Text under study section start
A new breath for hydrogen

Hydrogen, the most widespread atom in the universe, cannot claim to be a story in itself. The notoriety of this atom (or molecule: dihydrogen, H2, is commonly known as hydrogen) will exempt us from harping on about Captain Nemo’s vision of Jules Vernes’ Mysterious Island, or from plunging back into the debate on the advantages of lighter-than-air versus heavier-than-air for air transport (with its champion, Count Ferdinand von Zeppelin), or even from recalling more recent broken promises. And yet, with the announcement of the German, European and French plans (among others), it seems that with hydrogen, there is finally “something new in the state of energy”. On 17 February last, by ordinance, a new book (the 8th) was even dedicated to it in the French Energy Code. Is this new enthusiasm not rooted in the contrasting – even paradoxical – properties of hydrogen itself? Today, expectations are proportional to the resources announced (€7 billion for France alone). Success will certainly depend on a good mastery of these paradoxes.

Let’s go back over the main strategic plans around hydrogen

With the “Hulot” plan in 2018, France was the first to lay the foundations for the change of scale by setting out the objectives for 2020 in the PPE (Multiannual Energy Plan) decrees:

  • Rate of decarbonized hydrogen in industrial hydrogen in 2023: 10% (~100.000t/year)
  • Rate of decarbonized hydrogen in industrial hydrogen in 2028: 20% to 40% (~200,000 to 400,000t/year)

The announcement of the “National Strategy (Plan??) for the Development of Decarbonized Hydrogen in France” on 8/9/2020 not only confirmed the trajectory – 6.5GW of electrolysis in 2030 – but also budgeted financial resources: €7 billion including €3.4 billion for 2020-2023.

Finally, with the publication of the ordinance of 17/2/21 (which was provided for in the Climate Energy Law of 8/11/2019), a legal framework is being put in place; particularly by providing for a support mechanism for electrolysis production via calls for tenders (support in addition to remuneration and/or CAPEX).

Other European countries quickly followed suit by publishing ever more ambitious hydrogen plans, following the example of Germany in June 2020: 38 measures, €7 billion allocated to the promotion of hydrogen in Germany + €2 billion for international partnerships on hydrogen.

Obviously, at a European level, we are still changing scale: with the publication by the Commission on 8/7/2020 of “a hydrogen strategy for a climate-neutral Europe”, the objectives are moving towards:

  • 6 GW electrolyser capacity by 2024
  • 40 GW electrolyser capacity by2030

But hydrogen remains a paradoxical molecule

The high hopes of hydrogen for the transport sector (just like its too often postponed promises) are linked to its different energy density measurement: one of the highest densities per kg (more than 3 times the energy density of oil) but one of the lowest in volume (less than one third than that of natural gas), which obliges us to consider important compression levels – up to 750 bar – for mobility purposes.

Today, its most critical paradox lies in its impact on climate. Similar to electricity, hydrogen is a zero-emission energy carrier: its “combustion” only produces water. If the energy used for its production is clean, hydrogen will be clean (as is the case of hydrogen produced by electrolysis of water from renewable electricity). It is on this promise that the various hydrogen strategies have been developed as an essential technology for achieving carbon neutrality by 2050. But hydrogen can also achieve the worst carbon footprint per unit of energy: up to almost 1.5tCO2eq per MWh (in the case of electrolysis using coal-fired electricity).
Text under study section end
Entries supplied section start
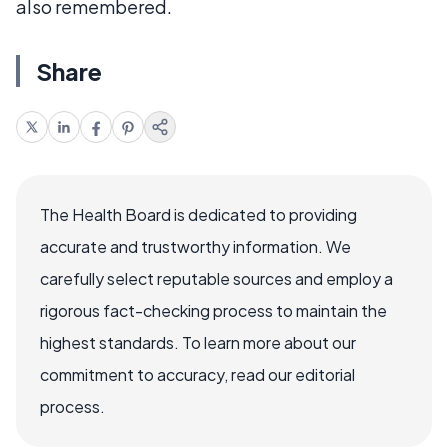
also remembered.
Share
The Health Board is dedicated to providing
accurate and trustworthy information. We
carefully select reputable sources and employ a
rigorous fact-checking process to maintain the
highest standards. To learn more about our
commitment to accuracy, read our editorial
process.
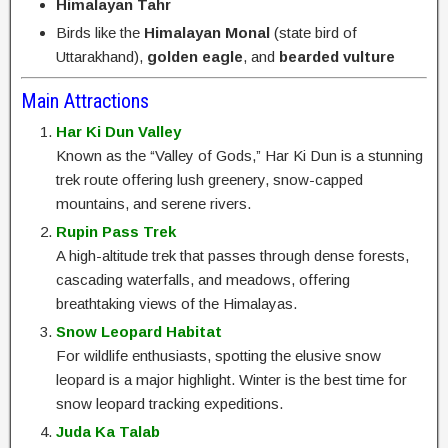
Himalayan Tahr
Birds like the
Himalayan Monal
(state bird of
Uttarakhand),
golden eagle
, and
bearded vulture
Main Attractions
Har Ki Dun Valley
Known as the “Valley of Gods,” Har Ki Dun is a stunning
trek route offering lush greenery, snow-capped
mountains, and serene rivers.
Rupin Pass Trek
A high-altitude trek that passes through dense forests,
cascading waterfalls, and meadows, offering
breathtaking views of the Himalayas.
Snow Leopard Habitat
For wildlife enthusiasts, spotting the elusive snow
leopard is a major highlight. Winter is the best time for
snow leopard tracking expeditions.
Juda Ka Talab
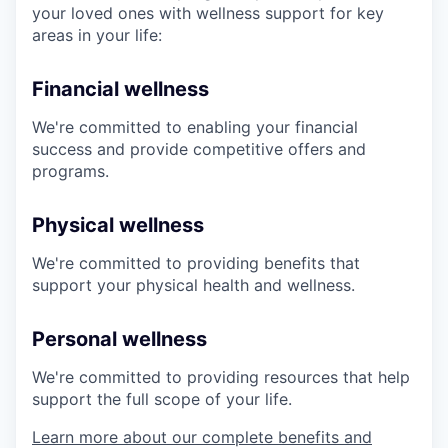
your loved ones with wellness support for key
areas in your life:
Financial wellness
We're committed to enabling your financial
success and provide competitive offers and
programs.
Physical wellness
We're committed to providing benefits that
support your physical health and wellness.
Personal wellness
We're committed to providing resources that help
support the full scope of your life.
Learn more about our complete benefits and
Entries supplied section end
Answer these questions from the hydrogen text:
1. What total budget did the French national strategy announced on 8/9/2020 allocate, and how much of it was for 2020-2023?
2. What electrolyser capacity does the European strategy target by 2030?
3. Up to what compression level does hydrogen's low density by volume require for mobility purposes?

[Answer]
1. €7 billion, including €3.4 billion for 2020-2023.
2. 40 GW.
3. Up to 750 bar.